[Records drawn from a dataset]

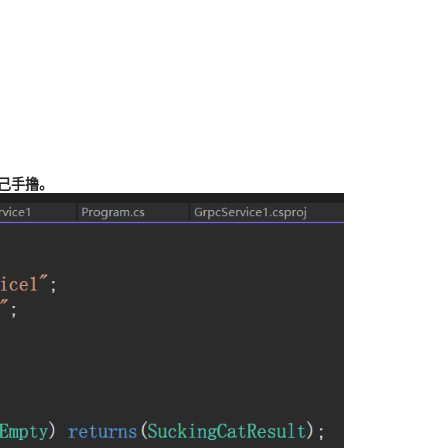
自己手撸。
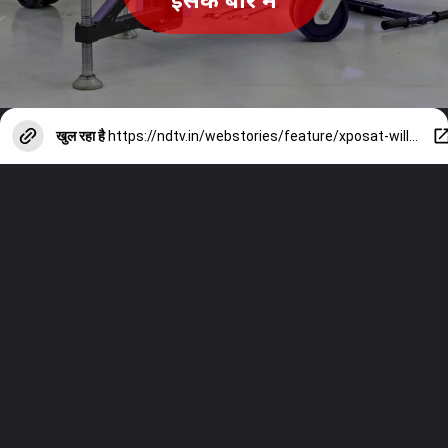
खुल रहा है
https://ndtv.in/webstories/feature/xposat-will-explore-the-mysterious-world-facts-about-xposat-12232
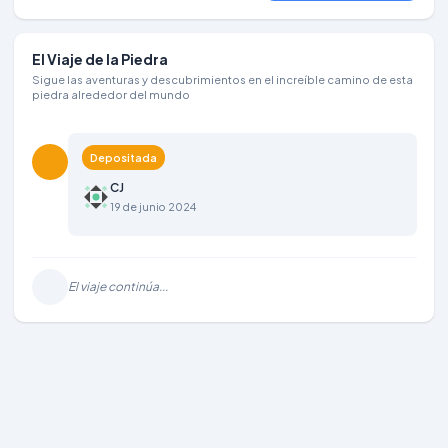
El Viaje de la Piedra
Sigue las aventuras y descubrimientos en el increíble camino de esta
piedra alrededor del mundo
Depositada
CJ
19 de junio 2024
El viaje continúa...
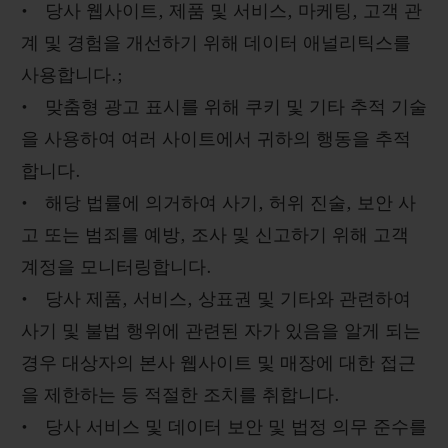
• 당사 웹사이트, 제품 및 서비스, 마케팅, 고객 관
계 및 경험을 개선하기 위해 데이터 애널리틱스를
사용합니다.;
• 맞춤형 광고 표시를 위해 쿠키 및 기타 추적 기술
을 사용하여 여러 사이트에서 귀하의 행동을 추적
합니다.
• 해당 법률에 의거하여 사기, 허위 진술, 보안 사
고 또는 범죄를 예방, 조사 및 신고하기 위해 고객
계정을 모니터링합니다.
• 당사 제품, 서비스, 상표권 및 기타와 관련하여
사기 및 불법 행위에 관련된 자가 있음을 알게 되는
경우 대상자의 본사 웹사이트 및 매장에 대한 접근
을 제한하는 등 적절한 조치를 취합니다.
• 당사 서비스 및 데이터 보안 및 법정 의무 준수를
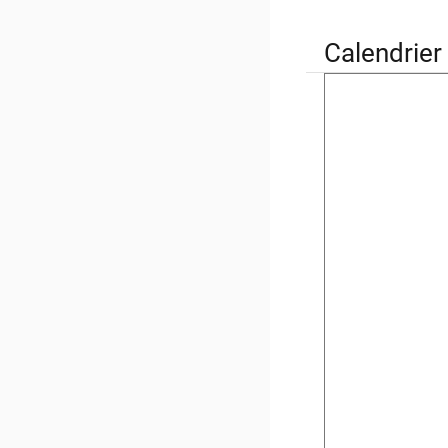
Calendrier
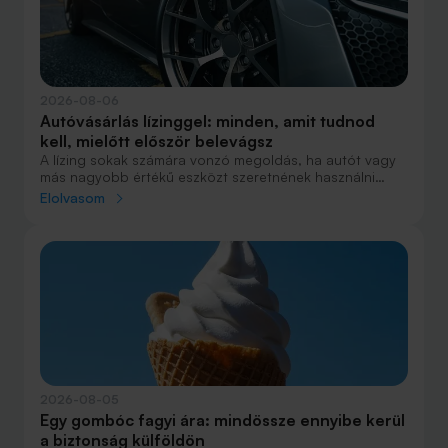
2026-08-06
Autóvásárlás lízinggel: minden, amit tudnod
kell, mielőtt először belevágsz
A lízing sokak számára vonzó megoldás, ha autót vagy
más nagyobb értékű eszközt szeretnének használni
anélkül, hogy azt egy összegben ki kellene fizetniük.
Elolvasom
Elsőre azonban könnyű elveszni a részletekben: önerő,
maradványérték, THM, GAP – csak néhány azok közül a
fogalmak közül, amelyekkel biztosan találkozol.
2026-08-05
Egy gombóc fagyi ára: mindössze ennyibe kerül
a biztonság külföldön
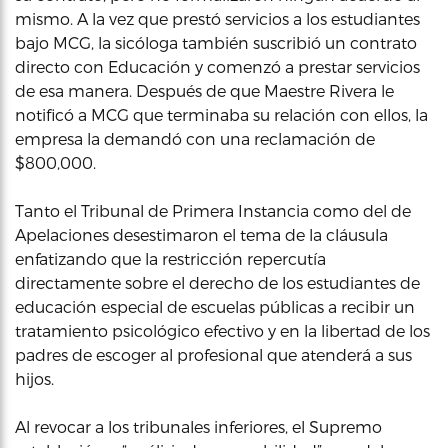
mismo. A la vez que prestó servicios a los estudiantes
bajo MCG, la sicóloga también suscribió un contrato
directo con Educación y comenzó a prestar servicios
de esa manera. Después de que Maestre Rivera le
notificó a MCG que terminaba su relación con ellos, la
empresa la demandó con una reclamación de
$800,000.
Tanto el Tribunal de Primera Instancia como del de
Apelaciones desestimaron el tema de la cláusula
enfatizando que la restricción repercutía
directamente sobre el derecho de los estudiantes de
educación especial de escuelas públicas a recibir un
tratamiento psicológico efectivo y en la libertad de los
padres de escoger al profesional que atenderá a sus
hijos.
Al revocar a los tribunales inferiores, el Supremo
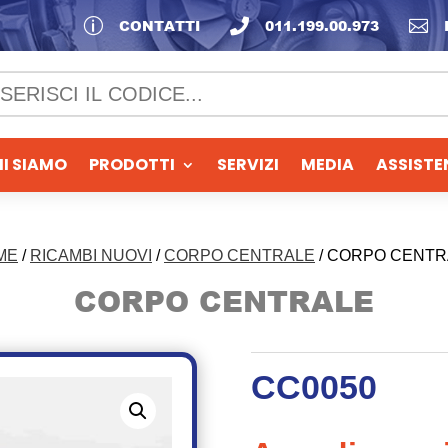
p
CONTATTI

011.199.00.973

I SIAMO
PRODOTTI
SERVIZI
MEDIA
ASSISTE
ME
/
RICAMBI NUOVI
/
CORPO CENTRALE
/ CORPO CENTR
CORPO CENTRALE
CC0050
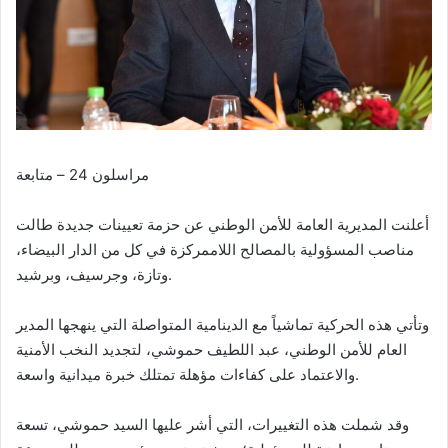
مراسلون 24 – متابعة
أعلنت المديرية العامة للأمن الوطني عن حزمة تعيينات جديدة طالت
مناصب المسؤولية بالمصالح اللاممركزة في كل من الدار البيضاء،
وتازة، وجرسيف، وبرشيد.
وتأتي هذه الحركية تماشياً مع الدينامية المتواصلة التي ينهجها المدير
العام للأمن الوطني، عبد اللطيف حموشي، لتجديد النخب الأمنية
والاعتماد على كفاءات مؤهلة تمتلك خبرة ميدانية واسعة.
وقد شملت هذه التغييرات، التي أشر عليها السيد حموشي، تسعة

- _TO DO_
Reproduce every record exactly; images stay out.

- _SOLUTION FOR THIS PROBLEM_
自己手撸。
खुल रहा है
https://ndtv.in/webstories/feature/xposat-will-explore-the-mysterious-world-facts-about-xposat-12232
El Viaje de la Piedra
Sigue las aventuras y descubrimientos en el increíble camino de esta
piedra alrededor del mundo
Depositada
CJ
19 de junio 2024
El viaje continúa...
• 당사 웹사이트, 제품 및 서비스, 마케팅, 고객 관
계 및 경험을 개선하기 위해 데이터 애널리틱스를
사용합니다.;
• 맞춤형 광고 표시를 위해 쿠키 및 기타 추적 기술
을 사용하여 여러 사이트에서 귀하의 행동을 추적
합니다.
• 해당 법률에 의거하여 사기, 허위 진술, 보안 사
고 또는 범죄를 예방, 조사 및 신고하기 위해 고객
계정을 모니터링합니다.
• 당사 제품, 서비스, 상표권 및 기타와 관련하여
사기 및 불법 행위에 관련된 자가 있음을 알게 되는
경우 대상자의 본사 웹사이트 및 매장에 대한 접근
을 제한하는 등 적절한 조치를 취합니다.
• 당사 서비스 및 데이터 보안 및 법정 의무 준수를
Calendrier
2026-08-06
Autóvásárlás lízinggel: minden, amit tudnod
kell, mielőtt először belevágsz
A lízing sokak számára vonzó megoldás, ha autót vagy
más nagyobb értékű eszközt szeretnének használni
anélkül, hogy azt egy összegben ki kellene fizetniük.
Elolvasom
Elsőre azonban könnyű elveszni a részletekben: önerő,
maradványérték, THM, GAP – csak néhány azok közül a
fogalmak közül, amelyekkel biztosan találkozol.
2026-08-05
Egy gombóc fagyi ára: mindössze ennyibe kerül
a biztonság külföldön
mismo. A la vez que prestó servicios a los estudiantes
bajo MCG, la sicóloga también suscribió un contrato
directo con Educación y comenzó a prestar servicios
de esa manera. Después de que Maestre Rivera le
notificó a MCG que terminaba su relación con ellos, la
empresa la demandó con una reclamación de
$800,000.
Tanto el Tribunal de Primera Instancia como del de
Apelaciones desestimaron el tema de la cláusula
enfatizando que la restricción repercutía
directamente sobre el derecho de los estudiantes de
educación especial de escuelas públicas a recibir un
tratamiento psicológico efectivo y en la libertad de los
padres de escoger al profesional que atenderá a sus
hijos.
Al revocar a los tribunales inferiores, el Supremo
p
CONTATTI

011.199.00.973

I SIAMO
PRODOTTI
SERVIZI
MEDIA
ASSISTE
ME
/
RICAMBI NUOVI
/
CORPO CENTRALE
/ CORPO CENTR
CORPO CENTRALE
CC0050
مراسلون 24 – متابعة
أعلنت المديرية العامة للأمن الوطني عن حزمة تعيينات جديدة طالت
مناصب المسؤولية بالمصالح اللاممركزة في كل من الدار البيضاء،
وتازة، وجرسيف، وبرشيد.
وتأتي هذه الحركية تماشياً مع الدينامية المتواصلة التي ينهجها المدير
العام للأمن الوطني، عبد اللطيف حموشي، لتجديد النخب الأمنية
والاعتماد على كفاءات مؤهلة تمتلك خبرة ميدانية واسعة.
وقد شملت هذه التغييرات، التي أشر عليها السيد حموشي، تسعة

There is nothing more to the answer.